Twitch has spent years as the platform of choice for streamers, rising from a simple spinoff of a broadcasting site to a company Amazon shelled out $970 million to acquire (via Business Insider). Twitch is largely responsible for kicking off video game livestreaming as a pop culture mainstay. However, as noted by The Washington Post, Twitch seemingly grew too comfortable in its market position and began offering increasingly unfavorable contracts. Because of this, YouTube has started to look better than Twitch for many streamers, which has led to popular names like SykkunoLilyPichu, and Myth to change platforms. One popular streamer, however, has argued that attracting big names with handsome contracts may not be enough, and that even experienced Twitch streamers might have a hard time adjusting to YouTube.

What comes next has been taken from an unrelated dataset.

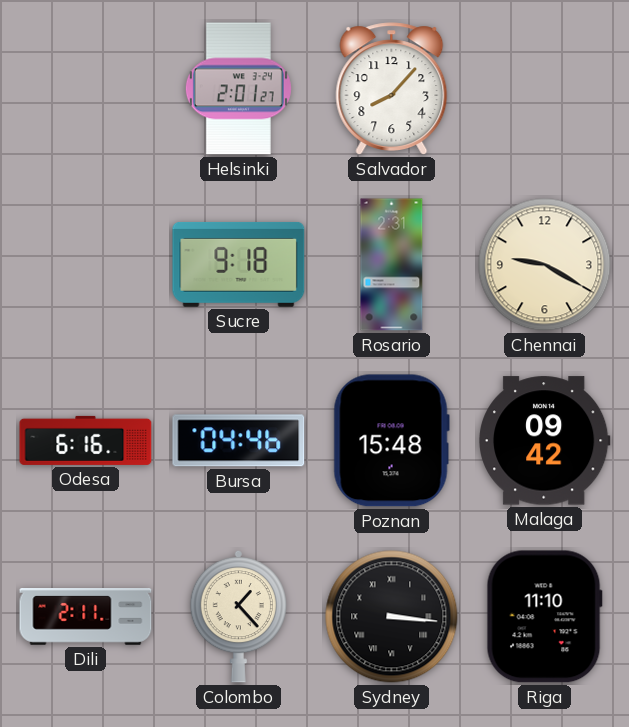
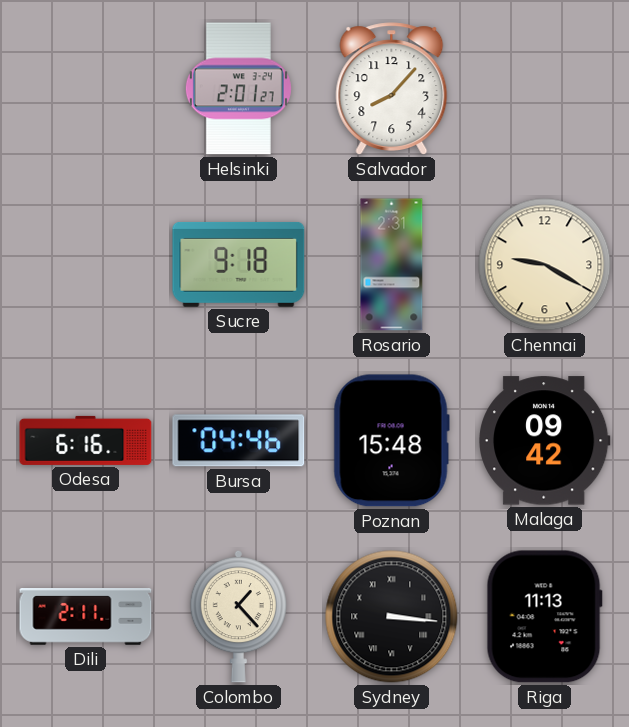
Riga: 11:10 -> 11:13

Ludwig and a number of other streamers felt undervalued by Twitch, which prompted a jump to YouTube. Since making the change, he has found himself struggling to adapt to the new platform's specific needs. A copystrike led to his channel being suspended shortly after his arrival on YouTube. In a video recently posted to his Mogul Mail channel, Ludwig explained to his followers that YouTube definitely has a few shortcomings when compared to Twitch, framing the red brand as less versatile for streamers and necessitating more creative content.

Ludwig wants YouTube to be streamlined a bit

In Ludwig's new video, he commented on Myth and LilyPichu's recent switches to YouTube, explaining how LilyPichu in particular gave valid reasons for changing platforms. "She's going to make cool s*** because of this opportunity," Ludwig said. He continued, "I think ambition is the key for all the people who are succeeding on YouTube, 'cause I think it is harder, pound-for-pound." The streamer also argued that repeating the same types of content typically works for Twitch's algorithm, but that's not necessarily the case on YouTube.


Beyond requiring more variety in content, Ludwig also expressed a feeling that YouTube's infrastructure has led to other problems streamers cannot avoid. Thumbnails, for one, have proven tedious to create. Ludwig noted that he hosts so many streams that it's ultimately a pain to create unique thumbnails for each one, especially when that means also having to change them mid-stream if he switches to a different activity.

Ludwig also implied that a lack of channel customization options made things a bit more difficult as well. compared to Twitch like separate tabs for shorts and streams. "Everybody does [streaming] different, and because everybody does it different, there's confusion amongst the viewers of livestreams," Ludwig said. It will take time to catch up to Twitch in terms of customization, he argued, because YouTube has grown into such a massive company outside of streaming.


Several streamers have felt disrespected by Twitch, despite having helped to bring the platform immense success, but Twitch at least developed convenient features for live-streamers. Ludwig has predicted that YouTube will reach that point eventually and become legitimately tough competition, but it may be a few years.